Time and location: 11:00 am at corner of Hatter Street and Herbert Street – Register on Eventbrite.

Pocket forest workshop

illustration of a miyawaki inspired four layer pocket forest of 9 species of trees and shrubs
Illustration: David Wysotski/Canadian Geographic

At 1 pm in the north end of the city at a young Community Orchard in the Kingston and Frontenac Housing Corporation development Astrid and Joanne will guide you through designing and planting a Pocket Forest. Based on the Miyawaki Method of planting first developed in Japan over 40 years ago, pocket forests consist of a variety of native, mid- or late-succession species (plants that will not grow too fast and rapidly out-compete other trees) planted densely in a 3 to 6 square meter space. Little Forests Kingston have designed pocket forests for small spaces (under hydro lines of existing trees), for wet areas, for edible harvest and as keystone forests (forests that contain species of the highest value to native insects and birds). Visit Pocket Forests on the Little Forests Kingston website to get your own pocket forest suitable for just about any size urban yard. Participants will learn about:

  • soil preparation
  • sourcing trees
  • design considerations
  • proper planting and maintenance of trees

Time and location: 1:00 pm Sunday August 13 at 1130 Montreal Street – Register on Eventbrite.
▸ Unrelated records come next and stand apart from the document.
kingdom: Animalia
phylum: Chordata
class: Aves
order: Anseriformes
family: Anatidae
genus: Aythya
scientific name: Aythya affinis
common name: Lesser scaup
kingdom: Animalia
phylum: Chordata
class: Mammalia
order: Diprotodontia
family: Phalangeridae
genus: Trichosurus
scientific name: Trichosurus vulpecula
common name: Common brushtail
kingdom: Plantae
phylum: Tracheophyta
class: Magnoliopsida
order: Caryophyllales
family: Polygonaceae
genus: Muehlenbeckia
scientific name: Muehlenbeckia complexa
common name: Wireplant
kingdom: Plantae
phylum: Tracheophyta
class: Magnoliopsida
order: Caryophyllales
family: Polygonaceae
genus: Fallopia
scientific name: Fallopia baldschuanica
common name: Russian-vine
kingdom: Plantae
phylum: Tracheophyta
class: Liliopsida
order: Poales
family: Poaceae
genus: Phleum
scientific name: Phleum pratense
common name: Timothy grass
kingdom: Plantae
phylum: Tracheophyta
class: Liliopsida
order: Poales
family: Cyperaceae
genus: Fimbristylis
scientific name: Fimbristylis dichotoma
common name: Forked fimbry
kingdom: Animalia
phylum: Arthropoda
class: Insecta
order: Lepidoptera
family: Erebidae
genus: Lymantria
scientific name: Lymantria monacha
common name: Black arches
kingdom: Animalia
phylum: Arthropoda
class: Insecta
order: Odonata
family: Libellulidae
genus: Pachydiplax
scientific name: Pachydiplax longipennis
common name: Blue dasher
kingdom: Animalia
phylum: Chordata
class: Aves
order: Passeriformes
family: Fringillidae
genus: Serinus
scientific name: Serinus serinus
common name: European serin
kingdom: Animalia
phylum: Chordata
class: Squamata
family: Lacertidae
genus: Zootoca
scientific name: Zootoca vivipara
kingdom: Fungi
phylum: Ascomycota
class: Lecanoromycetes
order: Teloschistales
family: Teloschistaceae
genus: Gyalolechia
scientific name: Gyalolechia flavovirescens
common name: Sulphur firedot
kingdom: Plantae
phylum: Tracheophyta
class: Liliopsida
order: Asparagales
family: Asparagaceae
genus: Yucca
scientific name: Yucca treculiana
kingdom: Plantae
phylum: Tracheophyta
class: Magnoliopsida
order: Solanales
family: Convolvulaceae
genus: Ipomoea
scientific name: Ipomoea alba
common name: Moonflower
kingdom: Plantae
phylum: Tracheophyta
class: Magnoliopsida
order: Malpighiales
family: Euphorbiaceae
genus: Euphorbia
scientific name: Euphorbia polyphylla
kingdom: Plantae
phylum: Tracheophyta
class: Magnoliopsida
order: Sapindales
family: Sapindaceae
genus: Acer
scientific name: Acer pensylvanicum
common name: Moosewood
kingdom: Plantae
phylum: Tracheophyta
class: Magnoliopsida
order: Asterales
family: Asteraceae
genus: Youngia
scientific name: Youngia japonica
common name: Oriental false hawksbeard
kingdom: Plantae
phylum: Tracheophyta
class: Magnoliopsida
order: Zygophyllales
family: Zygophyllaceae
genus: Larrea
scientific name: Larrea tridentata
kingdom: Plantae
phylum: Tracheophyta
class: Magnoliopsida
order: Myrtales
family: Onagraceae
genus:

Food forest guild workshop

photo of a fruit tree guild

The final workshop of the day is at 1130 Montreal Street again at 3 pm. Joyce, Marie and work-shoppers will be planting a food forest guild. A guild is a grouping of plants that work together in a variety of layers (tree, shrub, vine, living mulch, ground cover, roots) and with a variety of functions (nitrogen fixing, bringing nutrients to the surface, building soil, attracting insects) that together form a flourishing and productive ecosystem. Participants will learn about:

  • principles of permaculture
  • plant choice and sourcing
  • design considerations
  • soil preparation
  • planting and long-term care
  • lessons learned from years of gardening in the Kingston area

Time and location: 3:00 pm Sunday August 13 at 1130 Montreal Street – Register on Eventbrite.

We hope to see you on August 13 to learn, share information and meet other people committed to making their gardens and our city more biodiverse, climate resilient and beautiful!